Zonari richiama innanzitutto l’articolo 70 del Regolamento del Consiglio comunale, che riconosce alle consigliere ai consiglieri il più ampio diritto di esprimere valutazioni e opinioni, purché riferite a comportamenti politico-amministrativi e prive di considerazioni sulla vita privata e sulle qualità personali.

Lo stesso articolo prevede inoltre il richiamo quando vengano pronunciate parole sconvenienti, senza limitare espressamente questa possibilità alle sole offese rivolte nominativamente a una determinata persona.

La questione, secondo La Comune, deve essere valutata anche alla luce della mozione con protocollo generale 232339 del 2024, approvata in Consiglio il 23 dicembre dello stesso anno.

Con quel documento, ogni componente dell’assemblea era stato impegnato ad attenersi a valutazioni di carattere tecnico e politico, evitando considerazioni relative alle caratteristiche personali e ad adottare un linguaggio non discriminante e rispettoso dell’identità di genere.

Nella lettera viene richiamato anche il Codice europeo di comportamento per gli eletti locali e regionali, adottato dal Comune di Ferrara, che invita gli amministratori al rispetto delle competenze e. delle prerogative degli altri rappresentanti politici e alla responsabilità di opporsi alla violazione dei principi etici nell’esercizio delle funzioni pubbliche.

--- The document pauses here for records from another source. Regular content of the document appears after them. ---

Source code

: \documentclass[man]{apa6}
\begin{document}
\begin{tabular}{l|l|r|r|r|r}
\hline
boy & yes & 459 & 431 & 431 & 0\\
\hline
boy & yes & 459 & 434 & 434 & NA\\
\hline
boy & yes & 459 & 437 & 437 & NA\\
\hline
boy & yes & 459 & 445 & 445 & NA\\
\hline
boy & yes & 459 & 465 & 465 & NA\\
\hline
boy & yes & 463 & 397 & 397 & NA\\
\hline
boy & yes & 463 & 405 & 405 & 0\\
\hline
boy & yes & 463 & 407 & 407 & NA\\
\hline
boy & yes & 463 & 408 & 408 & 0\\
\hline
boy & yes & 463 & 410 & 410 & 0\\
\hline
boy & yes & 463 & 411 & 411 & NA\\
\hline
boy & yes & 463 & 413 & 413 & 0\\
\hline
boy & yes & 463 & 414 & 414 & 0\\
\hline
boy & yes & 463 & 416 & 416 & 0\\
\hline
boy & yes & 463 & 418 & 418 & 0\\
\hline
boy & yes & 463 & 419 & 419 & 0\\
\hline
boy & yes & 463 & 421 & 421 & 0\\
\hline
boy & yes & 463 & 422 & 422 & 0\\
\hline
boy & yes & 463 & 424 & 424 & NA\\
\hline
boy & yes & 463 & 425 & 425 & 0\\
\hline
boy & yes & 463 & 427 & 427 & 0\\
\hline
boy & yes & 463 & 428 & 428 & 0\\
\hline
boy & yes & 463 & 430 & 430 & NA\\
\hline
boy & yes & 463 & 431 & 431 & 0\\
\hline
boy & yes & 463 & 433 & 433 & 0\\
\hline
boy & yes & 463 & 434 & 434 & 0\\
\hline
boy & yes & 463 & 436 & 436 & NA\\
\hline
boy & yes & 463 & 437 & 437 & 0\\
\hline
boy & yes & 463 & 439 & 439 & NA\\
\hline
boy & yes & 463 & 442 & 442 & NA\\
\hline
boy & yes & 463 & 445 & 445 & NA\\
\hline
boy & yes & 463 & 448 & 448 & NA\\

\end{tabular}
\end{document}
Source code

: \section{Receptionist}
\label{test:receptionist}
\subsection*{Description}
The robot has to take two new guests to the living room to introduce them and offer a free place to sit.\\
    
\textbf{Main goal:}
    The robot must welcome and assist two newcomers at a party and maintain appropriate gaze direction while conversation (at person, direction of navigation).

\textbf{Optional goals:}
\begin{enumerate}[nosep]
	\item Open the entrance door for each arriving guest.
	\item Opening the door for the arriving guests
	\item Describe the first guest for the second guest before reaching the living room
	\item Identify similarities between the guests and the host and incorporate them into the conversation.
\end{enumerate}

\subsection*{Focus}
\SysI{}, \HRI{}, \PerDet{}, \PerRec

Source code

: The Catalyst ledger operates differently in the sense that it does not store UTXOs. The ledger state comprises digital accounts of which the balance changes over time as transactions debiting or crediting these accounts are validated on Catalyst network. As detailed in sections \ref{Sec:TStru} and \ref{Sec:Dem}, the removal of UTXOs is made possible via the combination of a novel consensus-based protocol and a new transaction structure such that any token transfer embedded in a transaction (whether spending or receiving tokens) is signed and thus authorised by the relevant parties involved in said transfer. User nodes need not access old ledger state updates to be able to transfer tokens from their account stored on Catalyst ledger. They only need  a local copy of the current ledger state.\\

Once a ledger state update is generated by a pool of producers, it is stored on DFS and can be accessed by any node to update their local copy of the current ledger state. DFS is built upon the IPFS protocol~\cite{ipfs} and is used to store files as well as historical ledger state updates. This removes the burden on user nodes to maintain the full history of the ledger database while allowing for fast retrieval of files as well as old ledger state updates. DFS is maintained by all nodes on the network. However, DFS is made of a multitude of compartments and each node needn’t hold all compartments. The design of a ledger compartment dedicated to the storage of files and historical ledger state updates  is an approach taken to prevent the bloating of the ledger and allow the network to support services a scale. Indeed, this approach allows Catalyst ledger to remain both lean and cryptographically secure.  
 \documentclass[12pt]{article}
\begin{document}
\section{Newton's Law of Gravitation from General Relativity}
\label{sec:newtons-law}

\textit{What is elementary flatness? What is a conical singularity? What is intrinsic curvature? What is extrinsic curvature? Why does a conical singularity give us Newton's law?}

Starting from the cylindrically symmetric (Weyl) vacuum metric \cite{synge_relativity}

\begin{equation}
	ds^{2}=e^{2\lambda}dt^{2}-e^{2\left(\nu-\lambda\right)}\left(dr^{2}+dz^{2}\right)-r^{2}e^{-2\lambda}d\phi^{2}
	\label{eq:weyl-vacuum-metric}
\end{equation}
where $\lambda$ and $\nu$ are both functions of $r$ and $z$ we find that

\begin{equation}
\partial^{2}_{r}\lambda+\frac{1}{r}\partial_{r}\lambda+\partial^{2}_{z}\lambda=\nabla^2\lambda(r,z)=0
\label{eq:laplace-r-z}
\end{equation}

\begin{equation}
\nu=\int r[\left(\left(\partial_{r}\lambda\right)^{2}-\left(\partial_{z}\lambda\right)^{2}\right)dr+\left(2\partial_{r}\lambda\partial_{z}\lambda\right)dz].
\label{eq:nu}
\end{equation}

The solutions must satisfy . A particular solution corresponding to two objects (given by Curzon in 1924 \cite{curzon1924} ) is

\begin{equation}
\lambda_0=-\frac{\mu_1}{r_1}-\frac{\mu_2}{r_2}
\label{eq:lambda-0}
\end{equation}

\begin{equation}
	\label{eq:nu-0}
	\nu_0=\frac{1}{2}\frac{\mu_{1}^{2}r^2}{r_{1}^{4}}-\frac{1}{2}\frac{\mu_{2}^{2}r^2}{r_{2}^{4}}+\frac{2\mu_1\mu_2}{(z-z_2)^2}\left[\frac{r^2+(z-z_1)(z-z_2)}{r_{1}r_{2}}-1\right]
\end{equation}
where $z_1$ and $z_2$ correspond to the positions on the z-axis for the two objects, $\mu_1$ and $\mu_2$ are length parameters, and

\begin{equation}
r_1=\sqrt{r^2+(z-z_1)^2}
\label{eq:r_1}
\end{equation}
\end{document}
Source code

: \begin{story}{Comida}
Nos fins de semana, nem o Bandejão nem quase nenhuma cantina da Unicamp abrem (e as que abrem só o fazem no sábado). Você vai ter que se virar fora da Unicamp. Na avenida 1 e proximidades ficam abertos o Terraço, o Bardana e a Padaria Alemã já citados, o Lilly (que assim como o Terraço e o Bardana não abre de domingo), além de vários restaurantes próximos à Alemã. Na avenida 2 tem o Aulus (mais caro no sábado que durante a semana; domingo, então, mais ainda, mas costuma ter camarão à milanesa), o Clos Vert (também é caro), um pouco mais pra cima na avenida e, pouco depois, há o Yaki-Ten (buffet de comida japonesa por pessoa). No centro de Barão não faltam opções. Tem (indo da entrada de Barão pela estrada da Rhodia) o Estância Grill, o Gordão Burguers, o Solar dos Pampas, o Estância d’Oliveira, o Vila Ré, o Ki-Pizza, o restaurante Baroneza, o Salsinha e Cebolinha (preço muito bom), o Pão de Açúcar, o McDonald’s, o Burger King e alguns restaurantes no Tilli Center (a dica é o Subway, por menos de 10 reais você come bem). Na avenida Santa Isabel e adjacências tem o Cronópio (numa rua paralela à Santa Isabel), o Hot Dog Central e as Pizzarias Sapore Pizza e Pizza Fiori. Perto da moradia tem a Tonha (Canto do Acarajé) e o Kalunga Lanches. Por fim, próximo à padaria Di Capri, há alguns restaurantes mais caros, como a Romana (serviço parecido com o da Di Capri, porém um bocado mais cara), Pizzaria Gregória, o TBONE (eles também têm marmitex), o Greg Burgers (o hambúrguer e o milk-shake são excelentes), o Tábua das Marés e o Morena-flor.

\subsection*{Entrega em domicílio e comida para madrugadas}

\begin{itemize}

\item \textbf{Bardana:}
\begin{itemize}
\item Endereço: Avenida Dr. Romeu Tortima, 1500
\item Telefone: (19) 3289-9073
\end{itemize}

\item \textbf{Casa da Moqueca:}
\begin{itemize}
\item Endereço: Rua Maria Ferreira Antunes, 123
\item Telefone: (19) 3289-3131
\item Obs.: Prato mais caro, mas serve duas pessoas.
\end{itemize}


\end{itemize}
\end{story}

Zonari richiama anche la Raccomandazione CM/Rec (2019) del Consiglio d’Europa, che include nella nozione di sessismo parole, gesti e comportamenti capaci di ledere la dignità delle persone o di creare un ambiente degradante, umiliante o offensivo. La successiva Risoluzione 459 del 2020 invita inoltre gli enti locali a vietare il linguaggio sessista nelle assemblee e a dotarsi di codici di condotta e linee guida rivolti agli eletti.

Alla luce di questi riferimenti, la consigliera propone, ai sensi dell’articolo 34, comma 5, del Regolamento, una seduta congiunta delle Commissioni Statuto e Pari opportunità. L’obiettivo è chiarire il rapporto tra il fatto personale previsto dall’art. 81 e il potere di richiamo dell’art.70, valutare come intervenire anche davanti a espressioni sessuali o discriminatorie formulate in modo indiretto, definire criteri condivisi per le presidenze del Consiglio e delle commissioni e considerare eventuali modifiche regolamentari o l’adozione di un protocollo o codice di condotta, dando così concreta attuazione alla mozione sul linguaggio istituzionale approvata il 23 dicembre 2024.

“Il confronto può essere anche fermo e aspro, ma deve rimanere sul terreno delle idee, degli atti e delle responsabilità politico-amministrative”, conclude Zonari.

Evitare allusioni sessuali o considerazioni riferibili alle caratteristiche personali, aggiunge la consigliera, non tutela solo le donne, che ne risultano più frequentemente destinatarie, ma la dignità di tutte le consigliere e di tutti i consiglieri e la credibilità dell’istituzione che rappresentano.